Examples: Social Security, Medicare, Medicaid, Obamacare, public (i.e., government) schooling, a Federal Reserve System, income taxation, occupational licensure, economic regulations, subsidies, travel controls, trade restrictions, immigration controls, fiat (i.e., paper) money, drug laws, welfare, and a government-managed economy.
They are all part and parcel of Cuba’s economic system. They are also part and parcel of America’s economic system.
It wasn’t always that way. For more than a century, the American people had an economic system without most of those programs. They had a system that, even with lots of imperfections (e.g., slavery, tariffs, corporatism, and land grants to the railroads), was one based on genuine free enterprise — that is, a system in which enterprise was free from governmental interference — one in which no one managed the economy. That’s what made America so different from other countries. With its radical system of genuine free enterprise, America was, indeed, exceptional.
Modern-day Americans have become so accustomed to a government-managed economy (even while believing that America still has a free enterprise system) that they rarely ask themselves what an opposite type of system would look like.
The opposite system is where the president and other federal officials play no role in managing economic activity. It is one in which everyone instead manages his own life, including his economic affairs, in accordance with his own wishes.
Another question that modern-day Americans rarely ask is: What should be the role of government in a free society?
Should it be to manage an economy?
Should it be to take money from some people and give it to other people, as with Social Security, Medicare, Medicaid, farm subsidies, corporate bailouts, and foreign aid to dictatorships (e.g., Egypt)?
Should it be to punish people for ingesting harmful substances?
Should it be to control where people travel and trade?
Should it be to educate children?
Should it be to control the issuance of money?
Should it be to police the world?
Should it be to spy on, incarcerate, torture, and assassinate people, all without trial?
The federal government, as we all know, has assumed all those roles.
But that wasn’t always the case. Since our American ancestors believed that such things did not fall within the legitimate functions of government, they lived under a system where the federal government was precluded from doing most of those things.
That raises the concept of corruption in government. In every election cycle, there is the perpetual quest to elect “better people” to public office. This phenomenon, of course, takes place not only here in the United States but all over the world. People get sick and tired of corruption among public officials and there is the periodic quest to clean things up by putting “better people” into public office.

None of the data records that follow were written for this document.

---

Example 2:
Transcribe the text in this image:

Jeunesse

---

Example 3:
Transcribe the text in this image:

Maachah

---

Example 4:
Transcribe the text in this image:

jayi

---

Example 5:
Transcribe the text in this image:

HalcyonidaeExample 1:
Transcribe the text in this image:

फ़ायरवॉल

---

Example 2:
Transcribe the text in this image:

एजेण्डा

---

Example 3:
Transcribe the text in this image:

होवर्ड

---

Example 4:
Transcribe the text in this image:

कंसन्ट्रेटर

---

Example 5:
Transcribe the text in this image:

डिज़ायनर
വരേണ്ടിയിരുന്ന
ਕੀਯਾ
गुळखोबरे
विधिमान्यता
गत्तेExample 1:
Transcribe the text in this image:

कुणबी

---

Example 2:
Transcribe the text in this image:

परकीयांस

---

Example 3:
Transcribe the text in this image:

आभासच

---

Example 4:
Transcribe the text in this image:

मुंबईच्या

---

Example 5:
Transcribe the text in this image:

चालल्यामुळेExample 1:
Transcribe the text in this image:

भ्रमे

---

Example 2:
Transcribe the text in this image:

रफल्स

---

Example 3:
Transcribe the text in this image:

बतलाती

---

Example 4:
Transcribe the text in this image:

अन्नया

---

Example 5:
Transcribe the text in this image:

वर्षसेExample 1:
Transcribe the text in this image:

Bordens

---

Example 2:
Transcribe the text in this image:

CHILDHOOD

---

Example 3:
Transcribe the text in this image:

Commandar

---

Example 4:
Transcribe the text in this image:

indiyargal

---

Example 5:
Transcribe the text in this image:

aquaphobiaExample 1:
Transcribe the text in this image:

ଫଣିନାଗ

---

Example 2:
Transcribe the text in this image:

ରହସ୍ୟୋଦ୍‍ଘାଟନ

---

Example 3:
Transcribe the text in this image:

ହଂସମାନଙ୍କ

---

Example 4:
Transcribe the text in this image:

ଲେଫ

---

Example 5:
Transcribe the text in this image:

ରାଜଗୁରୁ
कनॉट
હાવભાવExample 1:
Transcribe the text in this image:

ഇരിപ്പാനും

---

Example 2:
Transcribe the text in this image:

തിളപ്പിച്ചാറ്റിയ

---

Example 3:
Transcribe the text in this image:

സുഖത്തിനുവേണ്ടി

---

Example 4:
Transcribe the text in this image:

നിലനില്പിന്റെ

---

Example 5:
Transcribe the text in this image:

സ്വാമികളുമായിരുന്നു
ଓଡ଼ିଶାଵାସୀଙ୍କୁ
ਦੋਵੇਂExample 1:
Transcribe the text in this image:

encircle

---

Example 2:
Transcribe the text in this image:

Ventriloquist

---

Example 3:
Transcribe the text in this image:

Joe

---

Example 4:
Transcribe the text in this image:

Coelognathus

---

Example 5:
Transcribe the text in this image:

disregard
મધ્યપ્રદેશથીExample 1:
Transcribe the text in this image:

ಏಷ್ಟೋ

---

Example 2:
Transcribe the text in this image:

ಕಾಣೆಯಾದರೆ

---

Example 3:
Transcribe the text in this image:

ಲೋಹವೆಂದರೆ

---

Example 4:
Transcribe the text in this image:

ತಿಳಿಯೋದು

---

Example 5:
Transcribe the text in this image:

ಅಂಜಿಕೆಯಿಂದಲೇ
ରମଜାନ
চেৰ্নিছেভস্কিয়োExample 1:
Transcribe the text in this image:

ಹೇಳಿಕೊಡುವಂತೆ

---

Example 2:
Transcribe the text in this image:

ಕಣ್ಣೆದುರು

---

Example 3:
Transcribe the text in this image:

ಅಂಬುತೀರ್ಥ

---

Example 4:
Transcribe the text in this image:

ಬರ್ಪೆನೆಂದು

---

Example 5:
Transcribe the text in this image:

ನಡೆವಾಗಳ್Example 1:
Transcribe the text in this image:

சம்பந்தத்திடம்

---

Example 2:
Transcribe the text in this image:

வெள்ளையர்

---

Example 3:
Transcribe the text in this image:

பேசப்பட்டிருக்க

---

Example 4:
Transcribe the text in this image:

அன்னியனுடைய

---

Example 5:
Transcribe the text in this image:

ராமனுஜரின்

Of course, it never works. Even when “better people” are elected, during the next election cycle, the same thing happens again.
That’s because people fail to distinguish between corrupt people and a corrupt system. When you’ve got a corrupt system, it doesn’t matter how many “good people” are elected to run it. It still is going to be corrupt by its inherent nature.
And that’s the fundamental problem with America. It has a corrupt economic system, one based on a government-managed economy, a welfare state, and a warfare state — a system that is based on electing a president to manage the economy, on the IRS taxing people in order to give the money to others (i.e., a welfare state), and a national-security state (i.e., Pentagon, CIA, and NSA).
No matter who is elected president, things are only going to get worse. That’s because the system is bad, not because the person who is elected is bad.
So, what’s the solution to all this? A return to fundamental principles about the role of government in a free society. Adopting a system where the president and every other federal official is prohibited from managing the economy, where people are free to keep everything they earn and decide for themselves what to do with it, and restoring a constitutionally limited government republic to our land. That necessarily entails a separation of economy and the state, much as our ancestors separated church and state, as well as a dismantling (i.e., not a reform) of the welfare-warfare state apparatuses that have been grafted onto our original federal system.
Adopting a genuine free-enterprise system — one in which all economic enterprise is totally free of government management, control, and interference — is the only way to achieve a society characterized by ever growing economic prosperity, harmony, and peace. Adopt a system based on economic liberty and most people won’t care who is elected president.